- **To-do item**: Reproduce the whole of the records exactly, and make sure no picture is carried into the result.

Stored items from a collection:
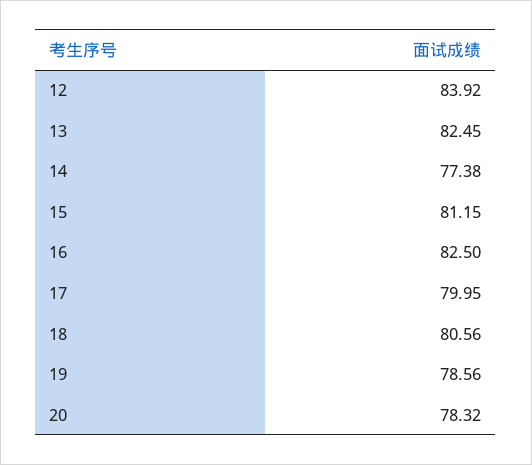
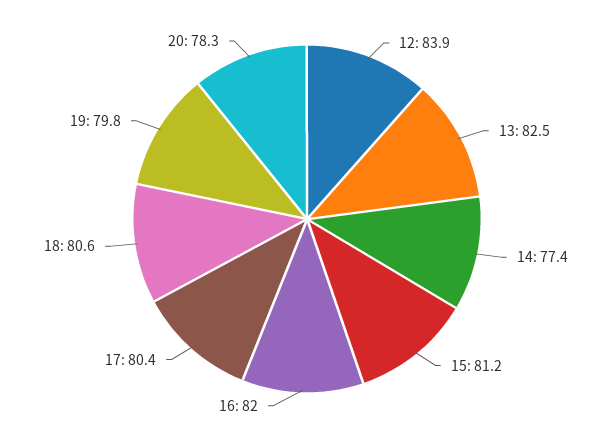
  {
    "12": 83.92,
    "13": 82.45,
    "14": 77.38,
    "15": 81.15,
-   "16": 82.5,
+   "16": 82,
-   "17": 79.95,
+   "17": 80.4,
    "18": 80.56,
-   "19": 78.56,
+   "19": 79.8,
    "20": 78.32
  }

- **Expected output**:
  {
    "12": 83.92,
    "13": 82.45,
    "14": 77.38,
    "15": 81.15,
-   "16": 82.5,
+   "16": 82,
-   "17": 79.95,
+   "17": 80.4,
    "18": 80.56,
-   "19": 78.56,
+   "19": 79.8,
    "20": 78.32
  }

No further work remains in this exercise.